## WHAT IS NEEDED
Transcribe only what runs from the line containing "AWS Certified Developer Associate" through the end of the listing, line for line and exactly, and omit the pictures.

[Start of Attachment]

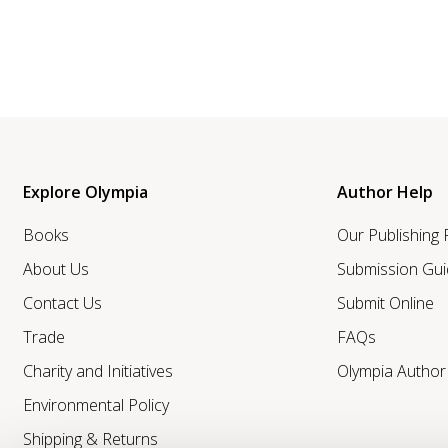
Explore Olympia
Author Help
Books
Our Publishing
About Us
Submission Gui
Contact Us
Submit Online
Trade
FAQs
Charity and Initiatives
Olympia Autho
Environmental Policy
Shipping & Returns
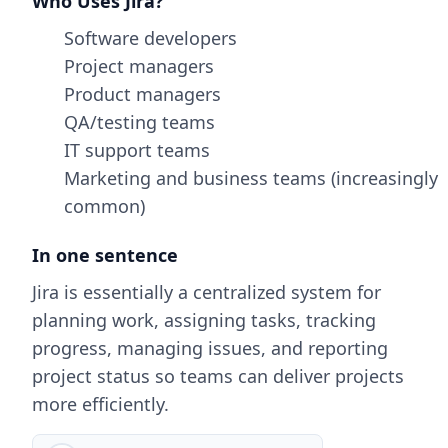
Who Uses Jira?
Software developers
Project managers
Product managers
QA/testing teams
IT support teams
Marketing and business teams (increasingly
common)
In one sentence
Jira is essentially a centralized system for
planning work, assigning tasks, tracking
progress, managing issues, and reporting
project status so teams can deliver projects
more efficiently.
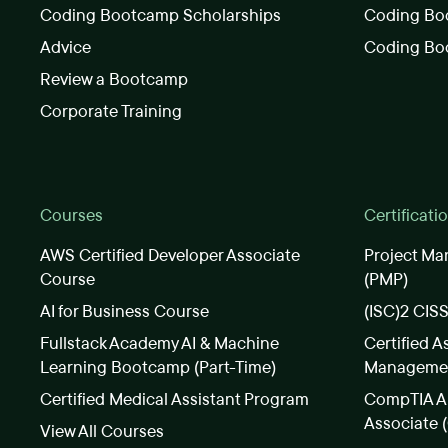
Coding Bootcamp Scholarships
Coding Boo
Advice
Coding Bo
Review a Bootcamp
Corporate Training
Courses
Certificati
AWS Certified Developer Associate
Project Ma
Course
(PMP)
AI for Business Course
(ISC)2 CIS
Fullstack Academy AI & Machine
Certified A
Learning Bootcamp (Part-Time)
Manageme
Certified Medical Assistant Program
CompTIA A+
Associate 
View All Courses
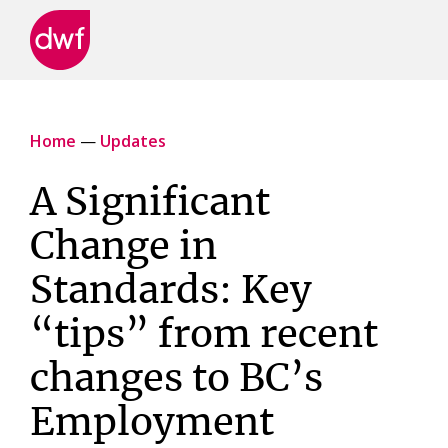
DWF
Canada
Home
—
Updates
A Significant
Change in
Standards: Key
“tips” from recent
changes to BC’s
Employment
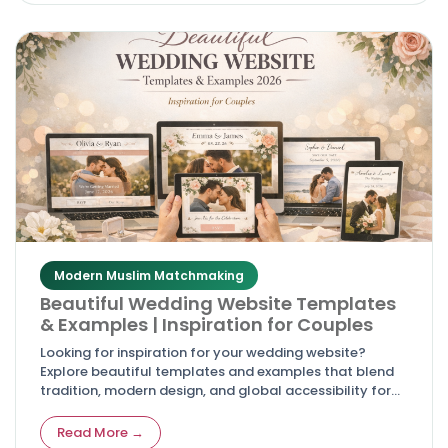
Modern Muslim Matchmaking
Beautiful Wedding Website Templates
& Examples | Inspiration for Couples
Looking for inspiration for your wedding website?
Explore beautiful templates and examples that blend
tradition, modern design, and global accessibility for
couples in 2026.
Read More →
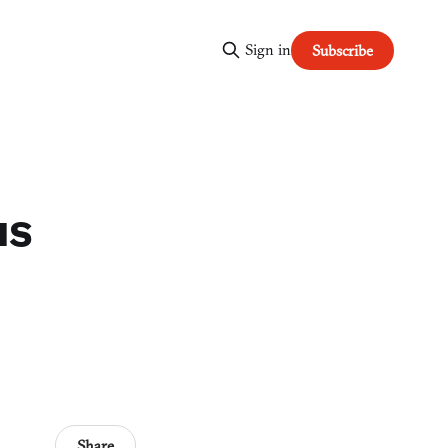
Sign in
Subscribe
us
Share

[End of Attachment]

## EXERCISE RESULT
AWS Certified Developer Associate
Project Ma
Course
(PMP)
AI for Business Course
(ISC)2 CIS
Fullstack Academy AI & Machine
Certified A
Learning Bootcamp (Part-Time)
Manageme
Certified Medical Assistant Program
CompTIA A+
Associate 
View All Courses
DWF
Canada
Home
—
Updates
A Significant
Change in
Standards: Key
“tips” from recent
changes to BC’s
Employment
Modern Muslim Matchmaking
Beautiful Wedding Website Templates
& Examples | Inspiration for Couples
Looking for inspiration for your wedding website?
Explore beautiful templates and examples that blend
tradition, modern design, and global accessibility for
couples in 2026.
Read More →
Sign in
Subscribe
us
Share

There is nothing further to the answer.